Session 2

2–3 P.M.

How Writers Read

Faculty members from University of Chicago's Creative Writing program choose a piece of writing that has been important to them, read an excerpt, and talk about it from a writer's perspective. How does this differ from a scholar's perspective, or that of a recreational reader? Listen to Jennifer Scappettone, poet, scholar and award-winning translator; Vu Tran, novelist and short story writer; and Peter O'Leary, poet and scholar, discuss this question and whatever arises in a presentation chaired by John Wilkinson, chair of the Committee on Creative Writing.

What Is World Literature?

For about a decade, scholars in the U.S. and elsewhere have been debating the issue of "world literature" with renewed vigor, often beginning with a reconsideration of Goethe's famous idea of a Weltliteratur. Building on this recent debate, this talk will engage two seemingly simple questions: What is world literature? And: Why should we care?

Differences in Prosody between Black and White Varieties of American Sign Language

Just as there are dialect differences between Standard American English and African American Vernacular English, there are differences in the standard variety of American Sign Language (ASL) and the one used by the African American Deaf community. In this study, the patterns of movement and pausing during third person narratives reveal a difference in the storytelling register of these two varieties of ASL.

Signs of Writing in China

The Chinese writing system is usually regarded as one of four independently created writing systems in the world. In this presentation I will explore the earliest material evidence for writing in China, will describe the several principles used to create Chinese characters, and will consider the possible significance that the nature of the writing system may have had for the rise of literature in China.

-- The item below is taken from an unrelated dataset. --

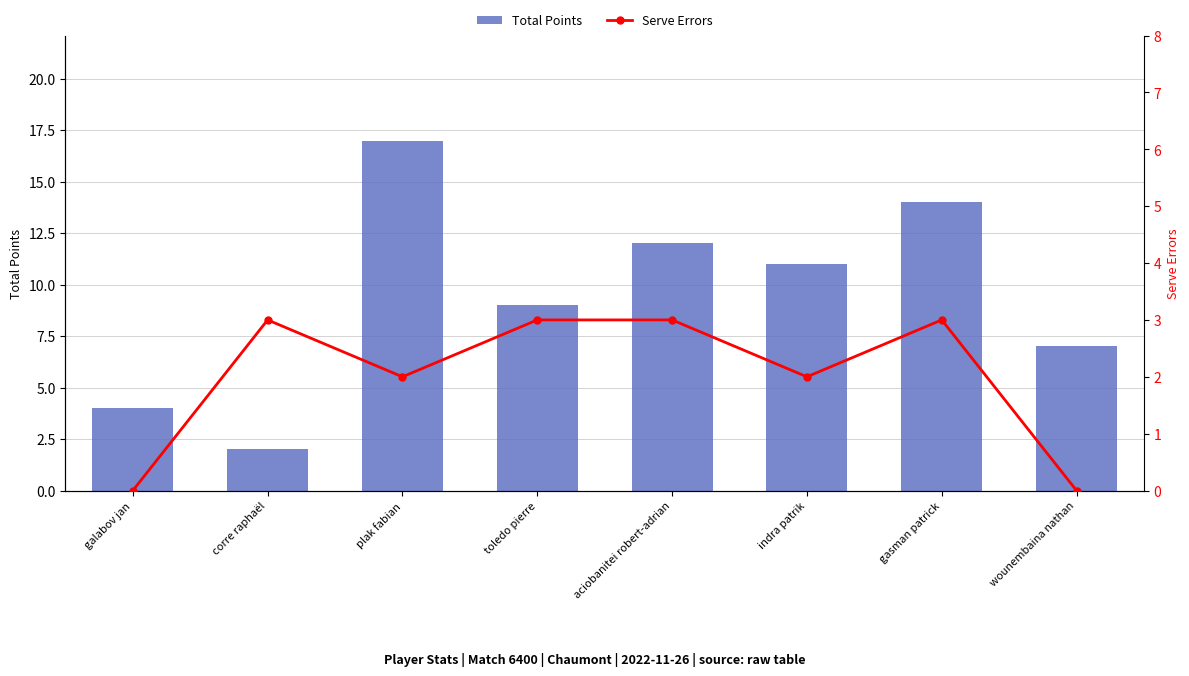

Which series changed the most between corre raphaël and indra patrik?

Total Points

The Curious History of the Concept of Oral Literature

"Oral literature" sounds like a paradox, since "literature" involves (etymologically and in principle) "letters." Although "literature without letters" has no doubt existed since the beginnings of human language, the concepts used to describe it are of much more recent vintage. Two periods saw the emergence of such concepts: the seventeenth and early twentieth centuries. Detaching "literature" from letters proves no easy task, as this historical investigation shows.

Music, Heuristics, and Interpretation: A Conductor's Search for Musical Meaning

Orchestral conductors are responsible for a vast amount of musical information. A conductor must discern and understand the relationships between hundreds of thousands of notes, dynamics, articulations, and other instructions from the composer. From this information, a conductor must then find and internalize a logic from these data that can communicate on a sensory, psychological, and emotional level. In my presentation, I will discuss the process I created for internalizing and interpreting music, which shares many principals of heuristics used in data-intensive computing.

An Enigmatic Papyrus Document from Early Islam

The traditional vision of the Islam's origins in the seventh century has been challenged fundamentally in recent years because, for the most part, that vision was based on Muslim sources of later date. Actual documents dating from the origins period are extremely rare. The talk will present an Arabic papyrus document that appears to date from the earliest phase of the Islamic community, and attempt to explain what its intriguing and sometimes puzzling features imply for our understanding of Islam's beginnings.